Testy przeprowadzono w Narodowym Instytucie. Eksperci stwierdzili, że sterydy i środki na potencję zawierają wprawdzie substancje aktywne, ale ich skład bardzo odbiega od oryginalnej viagry i leku o nazwie cialis. Tabletki zawierały szkodliwe substancje. Wnioski z badania były takie, że wprowadzanie podrobionych specyfików do obrotu narażało zdrowie i życie konsumentów, którzy mogli je stosować.
Trop doprowadził poznańskich śledczych do producenta pod Bydgoszczą. Przypomnijmy, że we wrześniu ubiegłego roku w Koronowie CBŚP zlikwidowało fabrykę anabolików nazywaną przez samych policjantów „największą na świecie”.
Linia produkcyjna działała w niepozornej kamieniczce w samym sercu miasta.
Mieszkańcy nie mieli okolicznych domów nie mieli pojęcia, co się święci pod ich nosem. - Myślałem, że to pustostan. Tu się nic nie działo - mówi jeden z sąsiadów. - Byłem przekonany, że najwyżej jacyś bezdomni mogli sobie tu urządzić metę, a tu taki biznes! - mieszkaniec nie może przestać się dziwić. Śledczy CBŚP pracowali nad tą sprawą miesiącami.
Wejście za szafą
W pomieszczeniach magazynowych ukryte były specjalne przejścia. Znajdowały się za drzwiami szaf i prowadziły do kolejnych pomieszczeń produkcyjnych.

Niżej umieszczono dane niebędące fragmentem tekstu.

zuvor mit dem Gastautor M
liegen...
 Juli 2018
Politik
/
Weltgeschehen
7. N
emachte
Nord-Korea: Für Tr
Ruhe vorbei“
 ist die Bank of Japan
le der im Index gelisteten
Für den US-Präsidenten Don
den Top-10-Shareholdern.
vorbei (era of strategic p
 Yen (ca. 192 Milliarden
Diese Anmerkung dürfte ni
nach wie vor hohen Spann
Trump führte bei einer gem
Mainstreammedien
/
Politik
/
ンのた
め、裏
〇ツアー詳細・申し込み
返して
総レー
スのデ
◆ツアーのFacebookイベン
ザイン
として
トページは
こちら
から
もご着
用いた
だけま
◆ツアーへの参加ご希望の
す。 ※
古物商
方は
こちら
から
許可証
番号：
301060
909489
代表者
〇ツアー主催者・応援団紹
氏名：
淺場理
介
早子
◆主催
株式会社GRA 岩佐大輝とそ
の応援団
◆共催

W kamieniczce zabezpieczono 48 specjalistycznych maszyn: wykrojniki, sitodrukarkę, tampodrukarkę, naświetlarkę i między innymi tabletkarki, blistrownice oraz mieszalniki. Oprócz komponentów do produkcji, policjanci zabezpieczyli gotowe produkty: sterydy anaboliczne w ampułkach, fiolkach i tabletkach, jak również 100 tys. tabletek na potencję.
- Jako dowody w sprawie zostało zabezpieczonych prawie 400 stempli do produkcji, 23 sita drukarskie, 28 matryc drukarskich. Wszystko warte ponad 4 mln złotych - wyliczała kom. Hamelusz.

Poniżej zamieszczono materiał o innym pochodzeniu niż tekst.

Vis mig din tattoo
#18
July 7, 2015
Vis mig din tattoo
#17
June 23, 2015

Ponadto w Koronowie policja zabezpieczyła jako materiał dowodowy 48 różnego rodzaju maszyn służących do produkcji sfałszowanych leków, 430 tys. sterydów w ampułkach i tabletkach oraz 100 tys. tabletek na potencję o łącznej wartości czarnorynkowej ponad 17 milionów złotych.
Chemikalia z Chin
Właścicielem domu, w którym mieściła się nielegalna wytwórnia, jest mieszkaniec Łodzi. Jak ustaliliśmy, nie wiedział nic o sprawie.

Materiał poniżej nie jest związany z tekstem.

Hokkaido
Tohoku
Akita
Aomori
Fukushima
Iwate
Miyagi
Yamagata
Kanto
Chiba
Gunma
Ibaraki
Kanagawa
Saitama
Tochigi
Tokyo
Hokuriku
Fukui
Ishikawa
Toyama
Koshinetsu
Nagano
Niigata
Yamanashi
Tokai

W tej sprawie w Koronowie zatrzymano dwóch mężczyzn. Pracowali oni w fabryce, która stanowiła - zdaniem śledczych - najważniejsze miejsce w siatce zamieszanej w podrabianie leków działającej na terenie kilku województw. Łącznie w Wielkopolsce, Kujawsko-Pomorskiem, Pomorskiem i na Śląsku zatrzymano w ubiegłym roku 14 osób.
Ośmiu kolejnych podejrzanych wpadło w ręce policji w ostatnich miesiącach.
- Wśród zatrzymanych były także osoby przebywające w Wielkiej Brytanii, a podejrzane o organizację kanału przerzutowego substancji czynnych z Chin do Polski - informuje rzecznik prasowy CBŚP.
- Wśród zatrzymanych były także osoby przebywające w Wielkiej Brytanii, a podejrzane o organizację kanału przerzutowego substancji czynnych z Chin do Polski - informuje rzecznik prasowy CBŚP.
Sprawę wspólnie policją prowadzi poznański prokurator Łukasz Stanke. - Pokrzywdzonymi są duże koncerny farmaceutyczne, których produkty były podrabiane przez podejrzanych. Zdaniem jednej z tych firm, w prowadzonej przez nas sprawie, mamy do czynienia z największą na świecie, ujawnioną nielegalną wytwórnią.
Śledczy szacują, że fabryka działała przez półtora roku. W tym czasie grupa przestępcza, która zajmowała się wytwarzaniem podrabianych leków i anabolików mogła zarobić na ich sprzedaży nawet 9 mln zł.